---------- GIVEN INFORMATION ----------

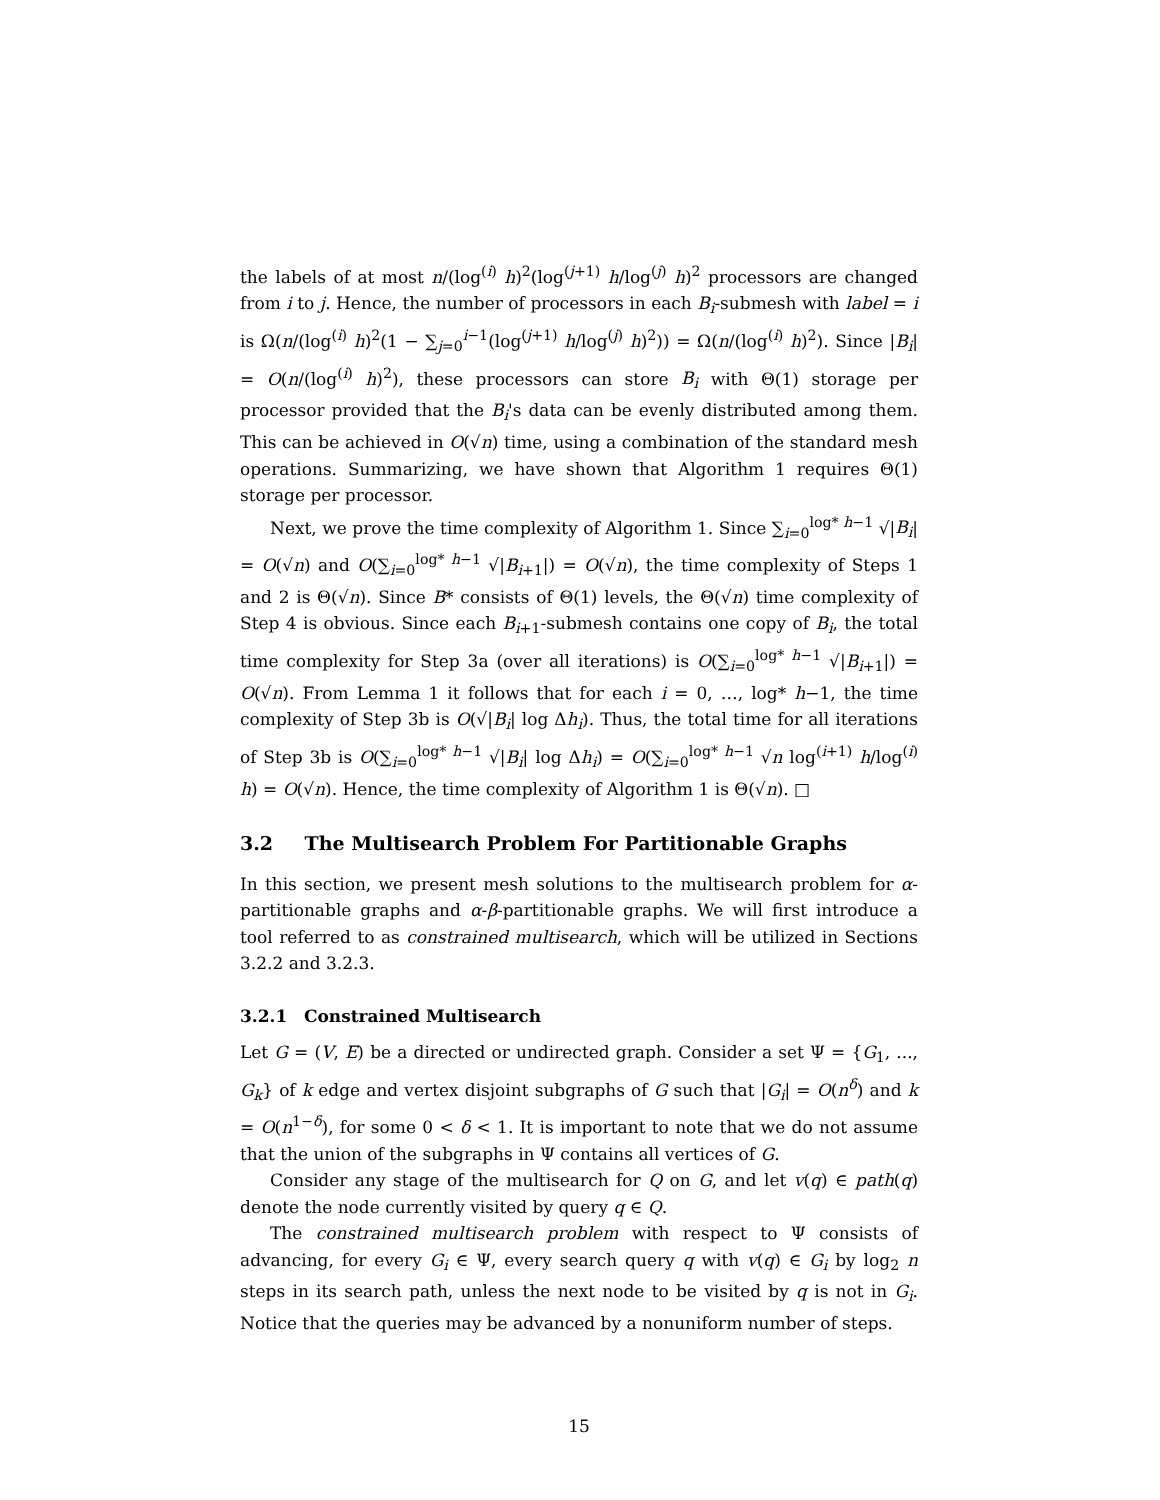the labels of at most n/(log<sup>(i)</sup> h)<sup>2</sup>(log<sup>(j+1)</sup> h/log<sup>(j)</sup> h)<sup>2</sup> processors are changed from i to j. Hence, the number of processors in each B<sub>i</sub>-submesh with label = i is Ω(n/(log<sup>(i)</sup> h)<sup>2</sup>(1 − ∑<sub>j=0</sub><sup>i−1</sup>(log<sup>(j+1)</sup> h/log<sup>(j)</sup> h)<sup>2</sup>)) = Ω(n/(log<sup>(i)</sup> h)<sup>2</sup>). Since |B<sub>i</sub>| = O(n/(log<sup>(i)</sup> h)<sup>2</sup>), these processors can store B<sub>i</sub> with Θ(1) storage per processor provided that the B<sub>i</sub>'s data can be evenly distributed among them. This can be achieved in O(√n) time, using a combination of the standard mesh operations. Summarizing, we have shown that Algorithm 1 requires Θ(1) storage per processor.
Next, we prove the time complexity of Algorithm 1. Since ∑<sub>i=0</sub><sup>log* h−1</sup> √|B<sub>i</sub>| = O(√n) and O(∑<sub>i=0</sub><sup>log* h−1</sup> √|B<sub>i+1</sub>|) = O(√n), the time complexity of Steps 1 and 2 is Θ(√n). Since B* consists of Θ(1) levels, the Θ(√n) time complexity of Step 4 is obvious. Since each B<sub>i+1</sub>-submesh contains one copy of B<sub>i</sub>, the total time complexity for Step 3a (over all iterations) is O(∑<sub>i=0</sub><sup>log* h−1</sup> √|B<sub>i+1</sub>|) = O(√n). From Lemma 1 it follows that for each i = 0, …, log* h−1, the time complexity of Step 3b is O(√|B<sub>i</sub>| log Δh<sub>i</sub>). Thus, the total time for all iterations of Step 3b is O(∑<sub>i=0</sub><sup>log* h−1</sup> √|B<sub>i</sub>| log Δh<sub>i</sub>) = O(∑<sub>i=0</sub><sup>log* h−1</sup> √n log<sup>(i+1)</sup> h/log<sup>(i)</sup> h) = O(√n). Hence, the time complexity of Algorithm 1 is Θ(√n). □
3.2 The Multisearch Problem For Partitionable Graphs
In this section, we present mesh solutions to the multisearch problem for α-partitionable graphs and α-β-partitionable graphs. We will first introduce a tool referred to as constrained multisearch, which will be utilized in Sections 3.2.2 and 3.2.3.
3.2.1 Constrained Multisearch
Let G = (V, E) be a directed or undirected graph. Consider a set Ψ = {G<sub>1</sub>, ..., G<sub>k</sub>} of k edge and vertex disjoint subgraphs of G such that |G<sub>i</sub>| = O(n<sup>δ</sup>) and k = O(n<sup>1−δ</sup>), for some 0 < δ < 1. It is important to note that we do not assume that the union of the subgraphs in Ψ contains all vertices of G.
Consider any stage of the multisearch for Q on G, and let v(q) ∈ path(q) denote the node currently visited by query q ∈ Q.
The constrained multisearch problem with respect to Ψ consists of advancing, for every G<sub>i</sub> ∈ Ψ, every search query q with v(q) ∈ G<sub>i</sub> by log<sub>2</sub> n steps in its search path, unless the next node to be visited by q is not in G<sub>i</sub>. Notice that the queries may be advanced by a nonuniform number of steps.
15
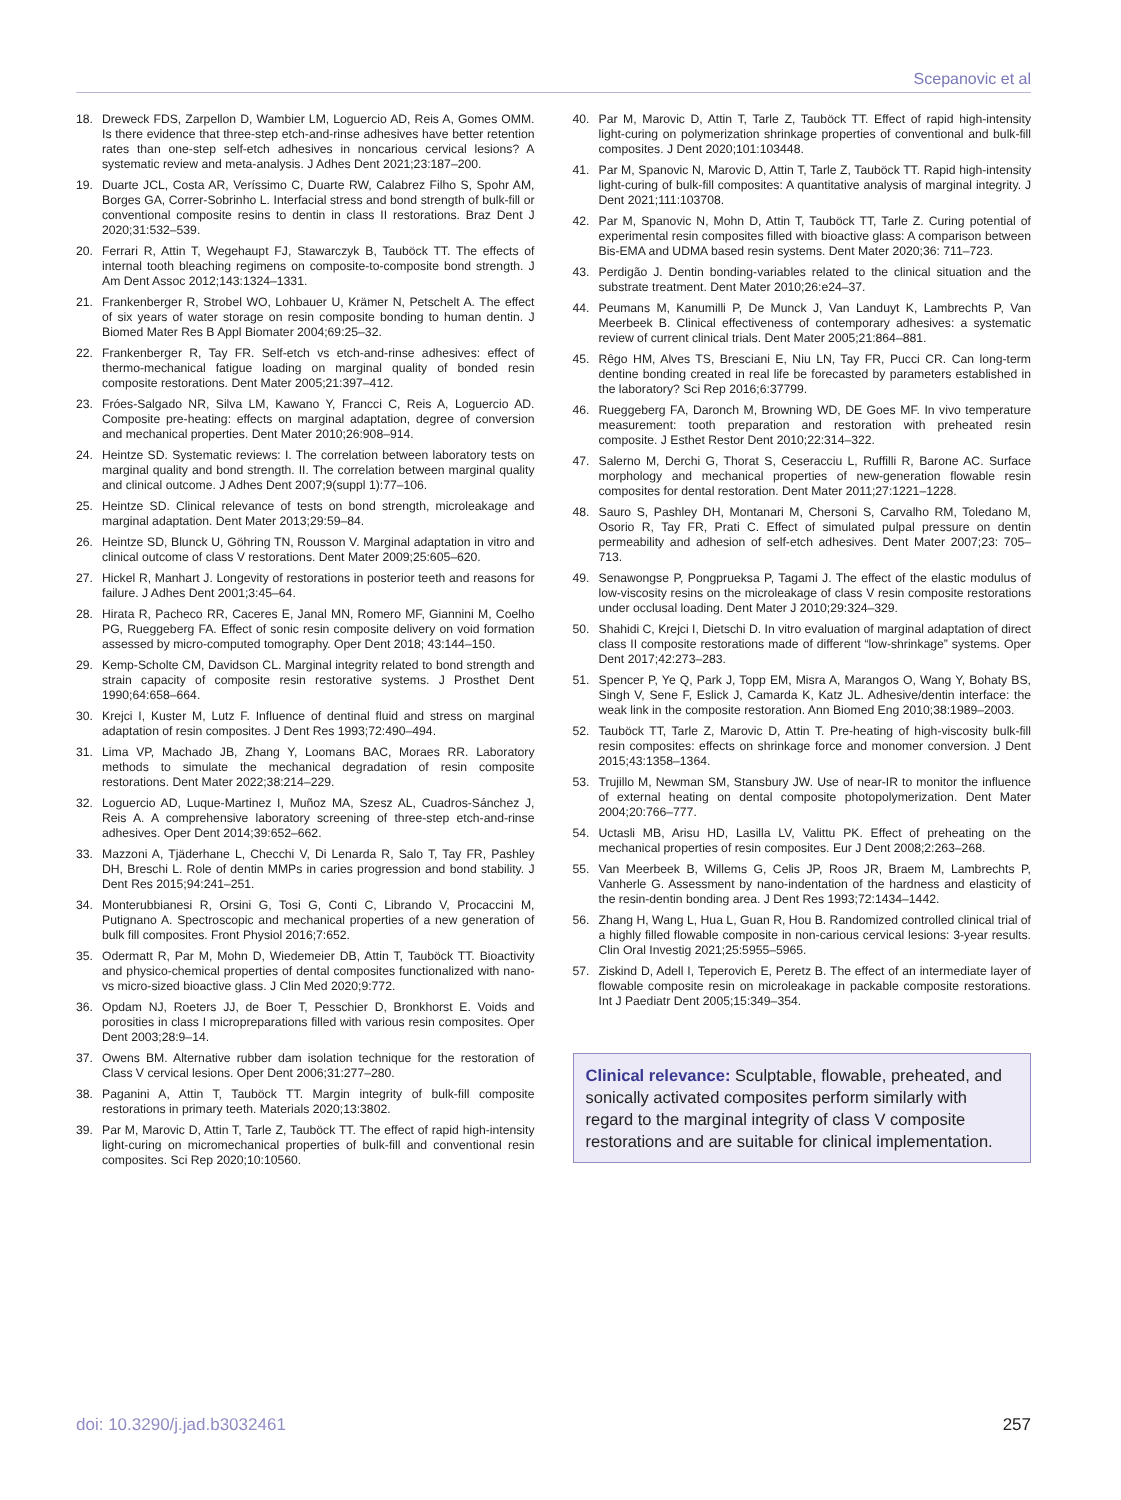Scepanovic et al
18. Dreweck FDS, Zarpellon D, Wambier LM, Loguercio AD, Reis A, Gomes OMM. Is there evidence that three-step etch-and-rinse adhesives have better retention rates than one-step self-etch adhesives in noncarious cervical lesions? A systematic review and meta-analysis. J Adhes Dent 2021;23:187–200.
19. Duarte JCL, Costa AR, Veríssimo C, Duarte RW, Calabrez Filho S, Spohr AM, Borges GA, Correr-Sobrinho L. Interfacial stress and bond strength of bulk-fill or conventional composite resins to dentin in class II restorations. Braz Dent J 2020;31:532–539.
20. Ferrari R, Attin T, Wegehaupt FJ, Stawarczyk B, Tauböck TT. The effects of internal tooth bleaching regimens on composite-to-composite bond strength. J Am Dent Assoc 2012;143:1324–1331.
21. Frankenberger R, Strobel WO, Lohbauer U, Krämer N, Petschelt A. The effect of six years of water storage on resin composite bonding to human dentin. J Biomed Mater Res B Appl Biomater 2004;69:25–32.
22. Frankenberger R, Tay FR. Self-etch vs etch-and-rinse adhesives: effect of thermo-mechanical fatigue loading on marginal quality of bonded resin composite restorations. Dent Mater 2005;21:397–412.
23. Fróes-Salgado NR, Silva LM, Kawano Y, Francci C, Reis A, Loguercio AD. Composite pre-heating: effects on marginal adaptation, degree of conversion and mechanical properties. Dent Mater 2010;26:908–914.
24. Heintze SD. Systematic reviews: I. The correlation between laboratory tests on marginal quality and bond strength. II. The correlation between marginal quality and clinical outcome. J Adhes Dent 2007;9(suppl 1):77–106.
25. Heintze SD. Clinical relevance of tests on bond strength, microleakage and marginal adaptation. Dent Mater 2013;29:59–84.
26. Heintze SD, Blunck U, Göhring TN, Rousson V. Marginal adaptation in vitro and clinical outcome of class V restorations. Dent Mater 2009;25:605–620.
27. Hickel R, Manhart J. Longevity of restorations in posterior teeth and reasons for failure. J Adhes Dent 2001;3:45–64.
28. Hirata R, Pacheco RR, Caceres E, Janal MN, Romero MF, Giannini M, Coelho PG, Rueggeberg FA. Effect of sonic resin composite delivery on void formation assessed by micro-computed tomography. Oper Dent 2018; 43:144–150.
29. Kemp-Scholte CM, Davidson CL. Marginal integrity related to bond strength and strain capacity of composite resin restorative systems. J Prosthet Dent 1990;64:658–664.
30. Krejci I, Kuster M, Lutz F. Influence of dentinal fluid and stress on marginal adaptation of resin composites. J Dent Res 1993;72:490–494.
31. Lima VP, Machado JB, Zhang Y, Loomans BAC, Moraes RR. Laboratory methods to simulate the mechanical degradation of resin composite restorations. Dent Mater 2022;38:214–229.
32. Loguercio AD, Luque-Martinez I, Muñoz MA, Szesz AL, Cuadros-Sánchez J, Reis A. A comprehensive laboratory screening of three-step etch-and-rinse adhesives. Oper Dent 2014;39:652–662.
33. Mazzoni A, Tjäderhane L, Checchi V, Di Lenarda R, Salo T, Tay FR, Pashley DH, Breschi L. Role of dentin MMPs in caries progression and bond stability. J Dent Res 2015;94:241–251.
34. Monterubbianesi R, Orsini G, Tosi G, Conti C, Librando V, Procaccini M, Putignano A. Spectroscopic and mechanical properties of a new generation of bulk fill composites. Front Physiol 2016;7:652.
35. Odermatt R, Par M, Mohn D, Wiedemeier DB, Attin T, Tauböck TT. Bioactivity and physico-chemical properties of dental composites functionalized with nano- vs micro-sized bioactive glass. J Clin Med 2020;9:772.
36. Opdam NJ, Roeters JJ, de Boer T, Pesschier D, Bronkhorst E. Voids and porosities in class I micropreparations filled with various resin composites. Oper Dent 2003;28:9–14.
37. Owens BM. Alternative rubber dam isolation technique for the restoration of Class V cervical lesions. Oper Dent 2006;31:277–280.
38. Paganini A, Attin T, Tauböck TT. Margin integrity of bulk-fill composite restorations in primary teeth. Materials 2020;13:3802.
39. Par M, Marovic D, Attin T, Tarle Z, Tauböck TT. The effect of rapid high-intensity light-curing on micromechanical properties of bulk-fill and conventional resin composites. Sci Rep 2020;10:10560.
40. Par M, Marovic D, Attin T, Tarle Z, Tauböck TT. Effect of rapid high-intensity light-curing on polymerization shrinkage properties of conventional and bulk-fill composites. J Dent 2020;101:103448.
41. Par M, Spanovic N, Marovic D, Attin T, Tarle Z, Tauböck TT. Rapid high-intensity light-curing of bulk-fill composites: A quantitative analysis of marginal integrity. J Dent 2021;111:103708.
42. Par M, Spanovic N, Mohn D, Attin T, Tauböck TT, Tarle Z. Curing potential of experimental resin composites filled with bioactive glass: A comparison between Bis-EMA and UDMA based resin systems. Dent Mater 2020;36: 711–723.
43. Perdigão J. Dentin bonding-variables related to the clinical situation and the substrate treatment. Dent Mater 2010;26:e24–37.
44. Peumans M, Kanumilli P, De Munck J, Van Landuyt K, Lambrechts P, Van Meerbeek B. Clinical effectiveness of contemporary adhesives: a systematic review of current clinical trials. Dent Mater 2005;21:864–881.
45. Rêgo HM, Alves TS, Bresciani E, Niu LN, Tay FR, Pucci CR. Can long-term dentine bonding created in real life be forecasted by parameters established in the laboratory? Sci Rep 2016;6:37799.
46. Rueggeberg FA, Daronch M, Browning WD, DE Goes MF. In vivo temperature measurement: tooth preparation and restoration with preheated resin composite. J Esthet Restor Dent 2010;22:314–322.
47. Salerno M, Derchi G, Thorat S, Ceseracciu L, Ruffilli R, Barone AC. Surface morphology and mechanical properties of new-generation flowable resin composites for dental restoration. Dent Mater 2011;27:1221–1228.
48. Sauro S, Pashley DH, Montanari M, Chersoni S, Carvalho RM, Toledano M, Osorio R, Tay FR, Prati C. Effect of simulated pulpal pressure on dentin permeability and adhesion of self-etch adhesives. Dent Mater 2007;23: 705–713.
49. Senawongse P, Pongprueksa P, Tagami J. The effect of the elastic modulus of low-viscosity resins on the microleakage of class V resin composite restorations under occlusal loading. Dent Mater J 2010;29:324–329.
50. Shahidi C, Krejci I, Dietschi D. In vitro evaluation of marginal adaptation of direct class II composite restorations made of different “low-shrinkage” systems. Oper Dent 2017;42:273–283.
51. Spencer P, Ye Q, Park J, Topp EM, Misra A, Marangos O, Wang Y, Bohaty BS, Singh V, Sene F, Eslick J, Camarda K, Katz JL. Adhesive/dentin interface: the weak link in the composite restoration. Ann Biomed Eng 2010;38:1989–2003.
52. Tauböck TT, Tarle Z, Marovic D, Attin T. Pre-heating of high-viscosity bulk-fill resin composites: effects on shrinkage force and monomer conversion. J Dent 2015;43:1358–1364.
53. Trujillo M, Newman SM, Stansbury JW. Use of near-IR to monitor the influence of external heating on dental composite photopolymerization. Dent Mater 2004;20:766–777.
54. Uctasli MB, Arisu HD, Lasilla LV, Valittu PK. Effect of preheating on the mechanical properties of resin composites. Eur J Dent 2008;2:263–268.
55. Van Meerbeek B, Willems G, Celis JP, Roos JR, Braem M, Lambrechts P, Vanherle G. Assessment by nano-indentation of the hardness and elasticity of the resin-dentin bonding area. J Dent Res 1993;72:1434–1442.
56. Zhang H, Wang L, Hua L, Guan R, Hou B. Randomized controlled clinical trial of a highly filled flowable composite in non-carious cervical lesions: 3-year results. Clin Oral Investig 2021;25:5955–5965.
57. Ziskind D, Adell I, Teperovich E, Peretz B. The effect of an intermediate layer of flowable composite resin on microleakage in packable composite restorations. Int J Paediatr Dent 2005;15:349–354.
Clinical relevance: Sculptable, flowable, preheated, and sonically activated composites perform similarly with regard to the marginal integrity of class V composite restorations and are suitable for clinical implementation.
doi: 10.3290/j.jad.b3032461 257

----------

> **WHAT IS NEEDED**:
There is a run of lines above from the one with "42. Par M, Spanovic" to the one with "48. Sauro S, Pashley"; print exactly that run, both ends included, and nothing else.

> **ANSWER AREA**:
42. Par M, Spanovic N, Mohn D, Attin T, Tauböck TT, Tarle Z. Curing potential of experimental resin composites filled with bioactive glass: A comparison between Bis-EMA and UDMA based resin systems. Dent Mater 2020;36: 711–723.
43. Perdigão J. Dentin bonding-variables related to the clinical situation and the substrate treatment. Dent Mater 2010;26:e24–37.
44. Peumans M, Kanumilli P, De Munck J, Van Landuyt K, Lambrechts P, Van Meerbeek B. Clinical effectiveness of contemporary adhesives: a systematic review of current clinical trials. Dent Mater 2005;21:864–881.
45. Rêgo HM, Alves TS, Bresciani E, Niu LN, Tay FR, Pucci CR. Can long-term dentine bonding created in real life be forecasted by parameters established in the laboratory? Sci Rep 2016;6:37799.
46. Rueggeberg FA, Daronch M, Browning WD, DE Goes MF. In vivo temperature measurement: tooth preparation and restoration with preheated resin composite. J Esthet Restor Dent 2010;22:314–322.
47. Salerno M, Derchi G, Thorat S, Ceseracciu L, Ruffilli R, Barone AC. Surface morphology and mechanical properties of new-generation flowable resin composites for dental restoration. Dent Mater 2011;27:1221–1228.
48. Sauro S, Pashley DH, Montanari M, Chersoni S, Carvalho RM, Toledano M, Osorio R, Tay FR, Prati C. Effect of simulated pulpal pressure on dentin permeability and adhesion of self-etch adhesives. Dent Mater 2007;23: 705–713.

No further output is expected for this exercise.